I can't tell if she actually behaved as horribly as I'm thinking she did or if I'm just overreacting because everyone in the house is upset right now and that even though she got it very wrong she was only trying to protect my kids. What would you be saying to the school tomorrow?

OP posts:
Satsumaeater · 03/10/2018 08:40

I would raise it too. Safeguarding isn't about making assumptions and I also think it was a bit disablist. While the teacher was making assumptions she might have been missing a situation going on elsewhere.

All she needed to ask the kids was "who is this, kids, as I don't know him" and they could have said " this is x, our godfather". And if she had asked "is he here to collect you, are your parents here" they would have answered yes but dad is here too, he's gone to get our brother so we are waiting for him.

It's quite telling that the kids are so young but they do what a teacher says rather than a trusted adult.

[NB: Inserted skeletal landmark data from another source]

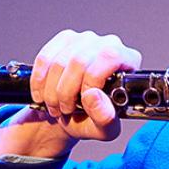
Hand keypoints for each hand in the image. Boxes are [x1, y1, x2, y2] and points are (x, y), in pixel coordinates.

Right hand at [6, 29, 140, 146]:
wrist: (71, 114)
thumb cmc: (93, 119)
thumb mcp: (104, 129)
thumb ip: (105, 118)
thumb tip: (93, 96)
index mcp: (128, 60)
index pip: (109, 57)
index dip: (92, 80)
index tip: (83, 101)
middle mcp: (109, 44)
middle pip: (79, 60)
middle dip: (66, 91)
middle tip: (64, 110)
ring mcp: (86, 39)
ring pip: (59, 61)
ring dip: (51, 90)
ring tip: (55, 107)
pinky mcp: (65, 39)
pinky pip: (45, 58)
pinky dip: (39, 82)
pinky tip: (42, 95)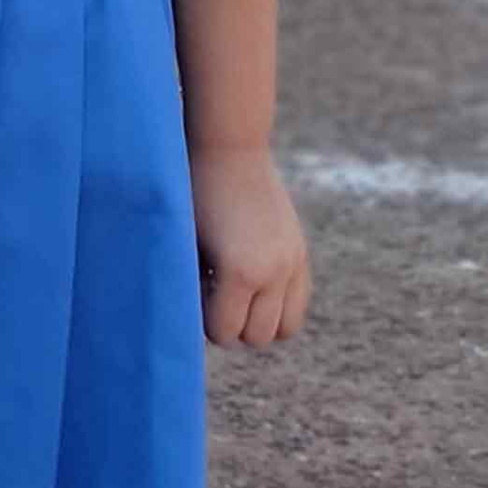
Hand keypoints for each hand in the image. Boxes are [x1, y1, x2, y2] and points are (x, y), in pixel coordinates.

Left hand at [191, 146, 309, 348]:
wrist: (230, 150)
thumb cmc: (193, 196)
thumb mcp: (187, 247)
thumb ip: (195, 289)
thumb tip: (197, 323)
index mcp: (240, 273)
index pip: (224, 332)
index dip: (203, 319)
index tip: (194, 289)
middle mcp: (274, 273)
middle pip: (257, 337)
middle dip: (232, 323)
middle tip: (212, 291)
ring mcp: (292, 263)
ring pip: (284, 329)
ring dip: (258, 321)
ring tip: (235, 293)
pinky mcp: (300, 254)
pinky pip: (298, 304)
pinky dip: (276, 306)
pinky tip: (252, 282)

MissLingoss · 03/10/2018 12:58

Just another thought, you said teacher spoke to GF and he struggled to get his words out due to his speech impediment.
Is it possible she thought he was drunk?

But why would that be her first thought? Seeing a gentleman in a wheelchair who had difficulty speaking, wouldn't you think that perhaps he'd had a stroke, or had some other medical condition that affected his speech?

Shednik · 03/10/2018 13:08

I would absolutely raise this. In fact, going against the grain, I'd make a formal complaint.
The teacher made huge assumptions based on prejudice.

She humiliated Godfather and distressed the children.

It would have been easy to check.

And the children were DH's responsibility once he had collected them.